LORI DUNN SCRATCHBOARD ART
promoting conservation through artistic efforts
10 x 22
We all know the basic premise; giraffes evolved to have longer necks in order to fill an unoccupied feeding niche of African herbivores, as they were able to reach higher browse on the trees.
This was the theory put forth by Jean Baptiste Lamarck in 1809, who suggested that this "reaching up" caused giraffe necks to elongate over successive generations. Later, Charles Darwin gave a more plausible explanation, using his theory on natural selection, suggesting that giraffes with longer necks were able to eat more available foliage, therefore survived longer over those with shorter necks, thereby passing on their genes. But is this all there is to the story?

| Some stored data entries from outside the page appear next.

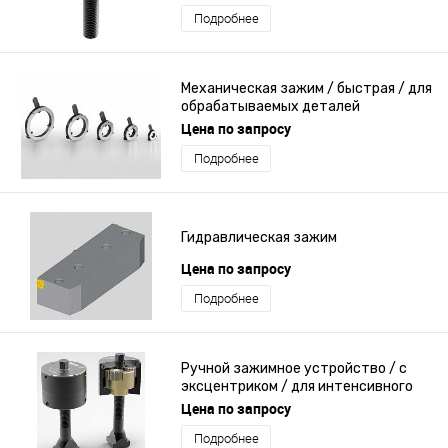
Подробнее
Механическая зажим / быстрая / для
обрабатываемых деталей
Цена по запросу
Подробнее
Гидравлическая зажим
Цена по запросу
Подробнее
Ручной зажимное устройство / с
эксцентриком / для интенсивного
использования
Цена по запросу
Подробнее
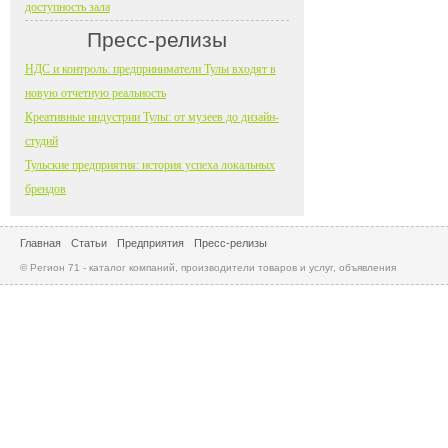
доступность зала
Пресс-релизы
НДС и контроль: предприниматели Тулы входят в
новую отчетную реальность
Креативные индустрии Тулы: от музеев до дизайн-
студий
Тульские предприятия: история успеха локальных
брендов
Главная
Статьи
Предприятия
Пресс-релизы
© Регион 71 - каталог компаний, производители товаров и услуг, объявления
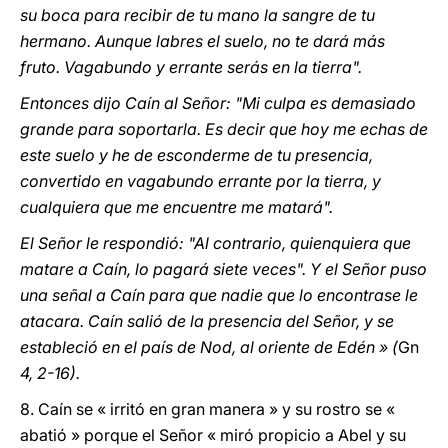
su boca para recibir de tu mano la sangre de tu
hermano. Aunque labres el suelo, no te dará más
fruto. Vagabundo y errante serás en la tierra".
Entonces dijo Caín al Señor: "Mi culpa es demasiado
grande para soportarla. Es decir que hoy me echas de
este suelo y he de esconderme de tu presencia,
convertido en vagabundo errante por la tierra, y
cualquiera que me encuentre me matará".
El Señor le respondió: "Al contrario, quienquiera que
matare a Caín, lo pagará siete veces". Y el Señor puso
una señal a Caín para que nadie que lo encontrase le
atacara. Caín salió de la presencia del Señor, y se
estableció en el país de Nod, al oriente de Edén » (
Gn
4, 2-16).
8. Caín se « irritó en gran manera » y su rostro se «
abatió » porque el Señor « miró propicio a Abel y su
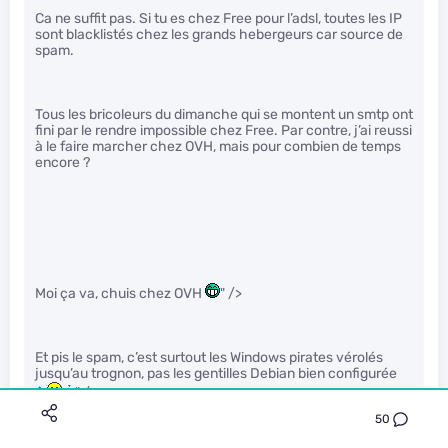
Ca ne suffit pas. Si tu es chez Free pour l’adsl, toutes les IP
sont blacklistés chez les grands hebergeurs car source de
spam.
Tous les bricoleurs du dimanche qui se montent un smtp ont
fini par le rendre impossible chez Free. Par contre, j’ai reussi
à le faire marcher chez OVH, mais pour combien de temps
encore ?
Moi ça va, chuis chez OVH
" />
Et pis le spam, c’est surtout les Windows pirates vérolés
jusqu’au trognon, pas les gentilles Debian bien configurée
" />
50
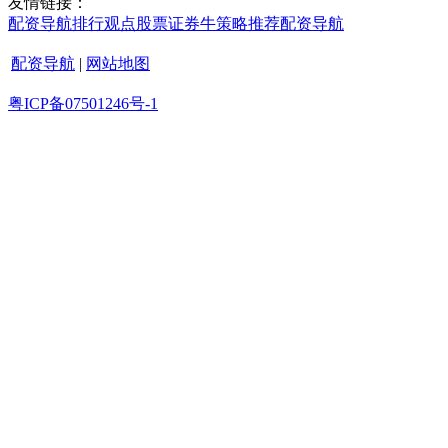
友情链接：
配资导航
排行
观点
股票证券
牛策略
推荐
配资导航
配资导航
|
网站地图
粤ICP备07501246号-1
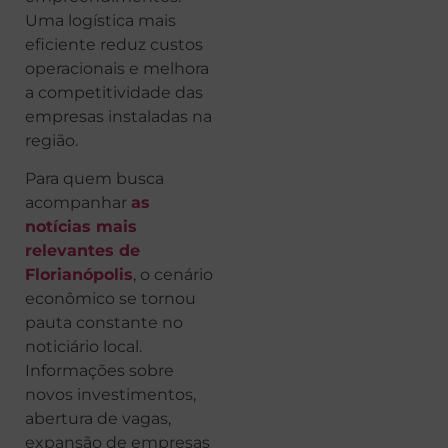
Uma logística mais
eficiente reduz custos
operacionais e melhora
a competitividade das
empresas instaladas na
região.
Para quem busca
acompanhar
as
notícias mais
relevantes de
Florianópolis
, o cenário
econômico se tornou
pauta constante no
noticiário local.
Informações sobre
novos investimentos,
abertura de vagas,
expansão de empresas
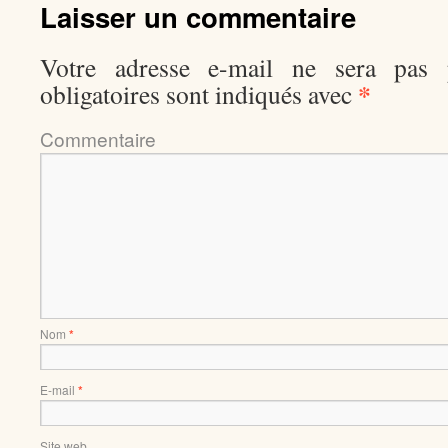
Laisser un commentaire
Votre adresse e-mail ne sera pas p
*
obligatoires sont indiqués avec
Comment
Nom
*
E-mail
*
Site web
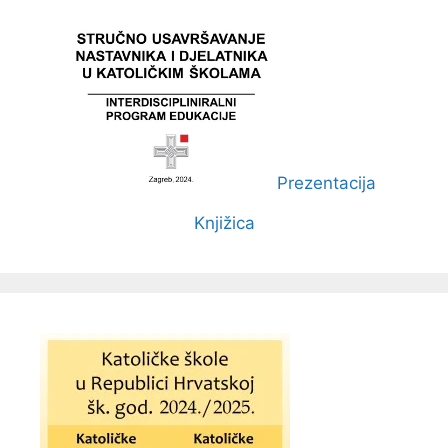
Prezentacija
Knjižica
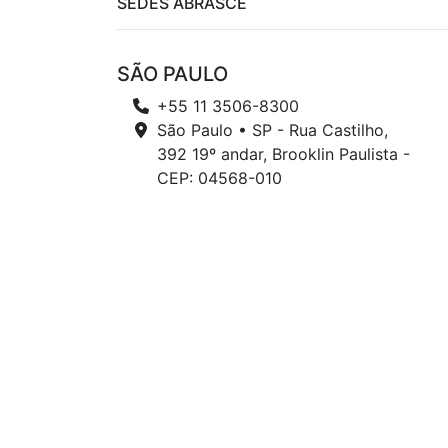
SEDES ABRASCE
SÃO PAULO
+55 11 3506-8300
São Paulo • SP - Rua Castilho,
392 19º andar, Brooklin Paulista -
CEP: 04568-010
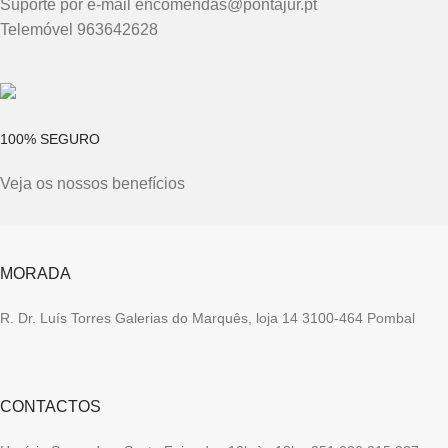
Suporte por e-mail encomendas@pontajur.pt
Telemóvel 963642628
100% SEGURO
Veja os nossos benefícios
MORADA
R. Dr. Luís Torres Galerias do Marquês, loja 14 3100-464 Pombal
CONTACTOS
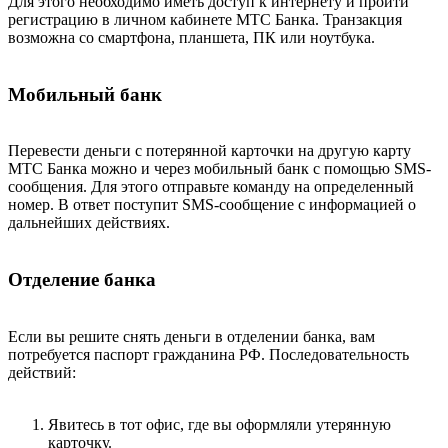
Для этого необходимо иметь доступ к интернету и пройти
регистрацию в личном кабинете МТС Банка. Транзакция
возможна со смартфона, планшета, ПК или ноутбука.
Мобильный банк
Перевести деньги с потерянной карточки на другую карту
МТС Банка можно и через мобильный банк с помощью SMS-
сообщения. Для этого отправьте команду на определенный
номер. В ответ поступит SMS-сообщение с информацией о
дальнейших действиях.
Отделение банка
Если вы решите снять деньги в отделении банка, вам
потребуется паспорт гражданина РФ. Последовательность
действий:
Явитесь в тот офис, где вы оформляли утерянную
карточку.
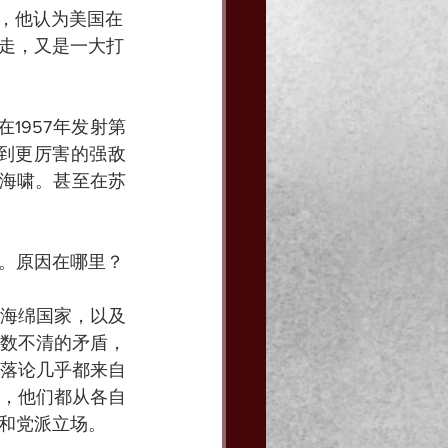
），他认为美国在
走，又是一大打
1957年发射第
到更厉害的强敌
融海啸。甚至在苏
。原因在哪里？
海绵国家，以及
数不清的矛盾，
落论几乎都来自
，他们都从各自
和党派立场。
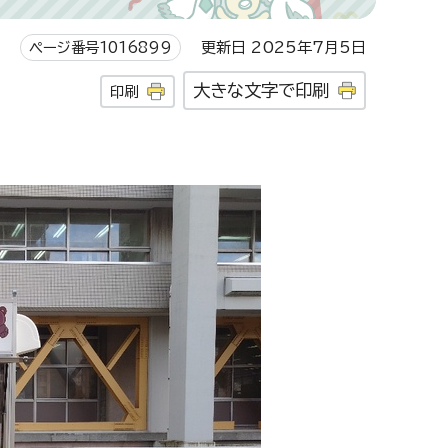
ページ番号1016899
更新日 2025年7月5日
大きな文字で印刷
印刷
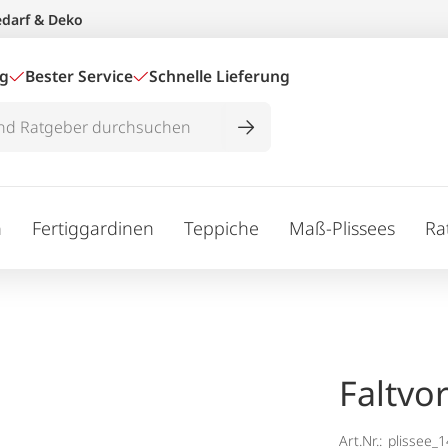
edarf & Deko
ig
Bester Service
Schnelle Lieferung
n
Fertiggardinen
Teppiche
Maß-Plissees
Ra
Faltvo
Art.Nr.:
plissee_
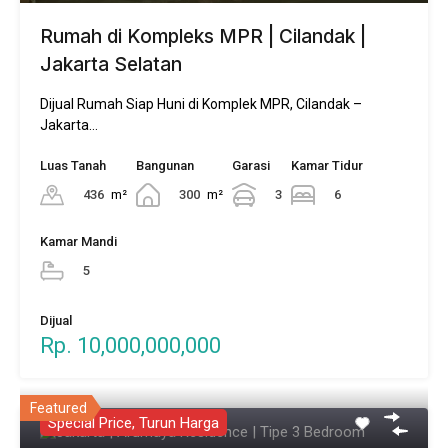
Rumah di Kompleks MPR | Cilandak |
Jakarta Selatan
Dijual Rumah Siap Huni di Komplek MPR, Cilandak –
Jakarta…
Luas Tanah
Bangunan
Garasi
Kamar Tidur
436
m²
300
m²
3
6
Kamar Mandi
5
Dijual
Rp. 10,000,000,000
Featured
Special Price, Turun Harga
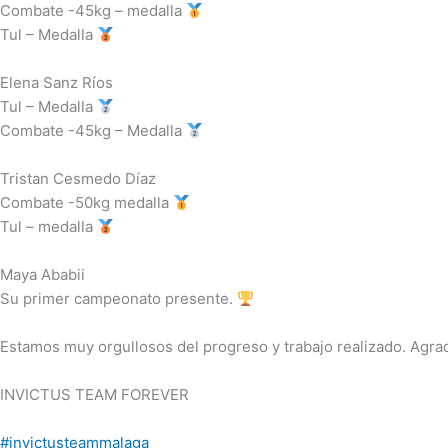
Combate -45kg – medalla
Tul – Medalla
Elena Sanz Ríos
Tul – Medalla
Combate -45kg – Medalla
Tristan Cesmedo Díaz
Combate -50kg medalla
Tul – medalla
Maya Ababii
Su primer campeonato presente.
Estamos muy orgullosos del progreso y trabajo realizado. Agrad
INVICTUS TEAM FOREVER
#invictusteammalaga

There was also a theory that giraffes evolved longer necks to attract mates by winning battles with rival males. Giraffe males combat each other in a ritual known as "necking". By swinging and hitting the other male with its neck, or by wrapping it's neck around the other male's in a show of power and strength, a giraffe is able to send the other guy packing, thus winning favor with a female. Clearly, in this theory, males with longer necks would have an advantage and their genes would be forwarded to new generations.
This year, a new theory was put forth, that giraffes have long necks to aid in thermoregulation by increasing the surface area of their bodies through which internal heat can escape. It was further suggested that the somewhat flattened body shape of the animal is an advantage. Giraffes are often observed facing the sun, exposing the least amount of surface area as possible to the heat.
Personally, I'd still like to think that the original hypothesis is correct, and that the other two explanations were simply "bonuses" that helped giraffes out along the way. But this is all about science, and about exploring new ideas and theories as we learn new information about the amazing animals that share our world.